**What to produce:**
Each entry needs to appear again, retyped exactly as it is below.

[Data entries]
|---|
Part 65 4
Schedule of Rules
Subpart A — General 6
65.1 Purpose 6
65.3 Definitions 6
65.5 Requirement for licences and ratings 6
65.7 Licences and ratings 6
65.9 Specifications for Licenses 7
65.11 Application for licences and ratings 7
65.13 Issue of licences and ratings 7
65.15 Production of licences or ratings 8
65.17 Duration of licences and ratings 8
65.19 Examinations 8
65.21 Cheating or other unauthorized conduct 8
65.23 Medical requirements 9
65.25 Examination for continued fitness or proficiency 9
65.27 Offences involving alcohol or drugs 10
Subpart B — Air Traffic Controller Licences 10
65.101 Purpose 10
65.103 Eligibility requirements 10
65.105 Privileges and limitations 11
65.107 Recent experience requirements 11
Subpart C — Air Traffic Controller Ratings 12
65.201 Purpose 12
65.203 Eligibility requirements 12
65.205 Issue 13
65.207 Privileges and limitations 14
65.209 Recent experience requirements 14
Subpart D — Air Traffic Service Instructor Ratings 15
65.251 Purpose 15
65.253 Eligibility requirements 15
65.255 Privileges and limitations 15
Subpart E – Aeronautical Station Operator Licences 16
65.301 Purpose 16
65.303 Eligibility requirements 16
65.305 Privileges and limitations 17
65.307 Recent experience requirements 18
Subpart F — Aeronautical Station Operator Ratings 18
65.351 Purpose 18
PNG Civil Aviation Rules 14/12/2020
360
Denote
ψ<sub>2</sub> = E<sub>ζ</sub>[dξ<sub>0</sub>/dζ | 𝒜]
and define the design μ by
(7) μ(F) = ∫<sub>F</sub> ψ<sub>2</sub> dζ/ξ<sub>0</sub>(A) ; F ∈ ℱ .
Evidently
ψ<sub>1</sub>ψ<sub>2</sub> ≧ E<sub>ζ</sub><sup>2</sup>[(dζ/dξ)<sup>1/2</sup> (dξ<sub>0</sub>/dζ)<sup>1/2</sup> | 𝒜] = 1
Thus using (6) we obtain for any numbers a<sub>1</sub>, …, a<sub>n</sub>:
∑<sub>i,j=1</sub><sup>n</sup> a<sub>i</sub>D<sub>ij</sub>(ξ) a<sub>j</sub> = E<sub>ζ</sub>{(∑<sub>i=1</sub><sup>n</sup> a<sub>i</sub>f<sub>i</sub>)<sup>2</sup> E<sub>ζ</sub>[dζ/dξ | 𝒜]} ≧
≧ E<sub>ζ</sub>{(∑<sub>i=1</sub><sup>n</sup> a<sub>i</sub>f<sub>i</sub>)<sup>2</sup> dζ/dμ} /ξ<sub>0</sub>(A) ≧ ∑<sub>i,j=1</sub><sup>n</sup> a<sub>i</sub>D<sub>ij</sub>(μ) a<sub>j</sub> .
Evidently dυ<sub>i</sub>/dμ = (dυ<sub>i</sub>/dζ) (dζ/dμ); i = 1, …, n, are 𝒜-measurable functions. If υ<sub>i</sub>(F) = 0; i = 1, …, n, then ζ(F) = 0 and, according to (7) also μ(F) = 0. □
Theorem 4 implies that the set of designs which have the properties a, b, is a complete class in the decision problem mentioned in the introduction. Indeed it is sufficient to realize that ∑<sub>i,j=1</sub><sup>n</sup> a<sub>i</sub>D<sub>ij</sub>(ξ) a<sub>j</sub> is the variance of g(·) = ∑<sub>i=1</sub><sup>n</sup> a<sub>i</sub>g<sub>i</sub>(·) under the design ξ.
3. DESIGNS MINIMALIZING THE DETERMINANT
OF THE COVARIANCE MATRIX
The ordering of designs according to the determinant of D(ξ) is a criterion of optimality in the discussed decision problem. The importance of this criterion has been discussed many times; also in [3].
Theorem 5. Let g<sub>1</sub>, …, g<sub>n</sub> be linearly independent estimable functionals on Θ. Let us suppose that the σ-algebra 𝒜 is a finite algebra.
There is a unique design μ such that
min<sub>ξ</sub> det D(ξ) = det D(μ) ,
|---|
**Exercise output:**
Part 65 4
Schedule of Rules
Subpart A — General 6
65.1 Purpose 6
65.3 Definitions 6
65.5 Requirement for licences and ratings 6
65.7 Licences and ratings 6
65.9 Specifications for Licenses 7
65.11 Application for licences and ratings 7
65.13 Issue of licences and ratings 7
65.15 Production of licences or ratings 8
65.17 Duration of licences and ratings 8
65.19 Examinations 8
65.21 Cheating or other unauthorized conduct 8
65.23 Medical requirements 9
65.25 Examination for continued fitness or proficiency 9
65.27 Offences involving alcohol or drugs 10
Subpart B — Air Traffic Controller Licences 10
65.101 Purpose 10
65.103 Eligibility requirements 10
65.105 Privileges and limitations 11
65.107 Recent experience requirements 11
Subpart C — Air Traffic Controller Ratings 12
65.201 Purpose 12
65.203 Eligibility requirements 12
65.205 Issue 13
65.207 Privileges and limitations 14
65.209 Recent experience requirements 14
Subpart D — Air Traffic Service Instructor Ratings 15
65.251 Purpose 15
65.253 Eligibility requirements 15
65.255 Privileges and limitations 15
Subpart E – Aeronautical Station Operator Licences 16
65.301 Purpose 16
65.303 Eligibility requirements 16
65.305 Privileges and limitations 17
65.307 Recent experience requirements 18
Subpart F — Aeronautical Station Operator Ratings 18
65.351 Purpose 18
PNG Civil Aviation Rules 14/12/2020
360
Denote
ψ<sub>2</sub> = E<sub>ζ</sub>[dξ<sub>0</sub>/dζ | 𝒜]
and define the design μ by
(7) μ(F) = ∫<sub>F</sub> ψ<sub>2</sub> dζ/ξ<sub>0</sub>(A) ; F ∈ ℱ .
Evidently
ψ<sub>1</sub>ψ<sub>2</sub> ≧ E<sub>ζ</sub><sup>2</sup>[(dζ/dξ)<sup>1/2</sup> (dξ<sub>0</sub>/dζ)<sup>1/2</sup> | 𝒜] = 1
Thus using (6) we obtain for any numbers a<sub>1</sub>, …, a<sub>n</sub>:
∑<sub>i,j=1</sub><sup>n</sup> a<sub>i</sub>D<sub>ij</sub>(ξ) a<sub>j</sub> = E<sub>ζ</sub>{(∑<sub>i=1</sub><sup>n</sup> a<sub>i</sub>f<sub>i</sub>)<sup>2</sup> E<sub>ζ</sub>[dζ/dξ | 𝒜]} ≧
≧ E<sub>ζ</sub>{(∑<sub>i=1</sub><sup>n</sup> a<sub>i</sub>f<sub>i</sub>)<sup>2</sup> dζ/dμ} /ξ<sub>0</sub>(A) ≧ ∑<sub>i,j=1</sub><sup>n</sup> a<sub>i</sub>D<sub>ij</sub>(μ) a<sub>j</sub> .
Evidently dυ<sub>i</sub>/dμ = (dυ<sub>i</sub>/dζ) (dζ/dμ); i = 1, …, n, are 𝒜-measurable functions. If υ<sub>i</sub>(F) = 0; i = 1, …, n, then ζ(F) = 0 and, according to (7) also μ(F) = 0. □
Theorem 4 implies that the set of designs which have the properties a, b, is a complete class in the decision problem mentioned in the introduction. Indeed it is sufficient to realize that ∑<sub>i,j=1</sub><sup>n</sup> a<sub>i</sub>D<sub>ij</sub>(ξ) a<sub>j</sub> is the variance of g(·) = ∑<sub>i=1</sub><sup>n</sup> a<sub>i</sub>g<sub>i</sub>(·) under the design ξ.
3. DESIGNS MINIMALIZING THE DETERMINANT
OF THE COVARIANCE MATRIX
The ordering of designs according to the determinant of D(ξ) is a criterion of optimality in the discussed decision problem. The importance of this criterion has been discussed many times; also in [3].
Theorem 5. Let g<sub>1</sub>, …, g<sub>n</sub> be linearly independent estimable functionals on Θ. Let us suppose that the σ-algebra 𝒜 is a finite algebra.
There is a unique design μ such that
min<sub>ξ</sub> det D(ξ) = det D(μ) ,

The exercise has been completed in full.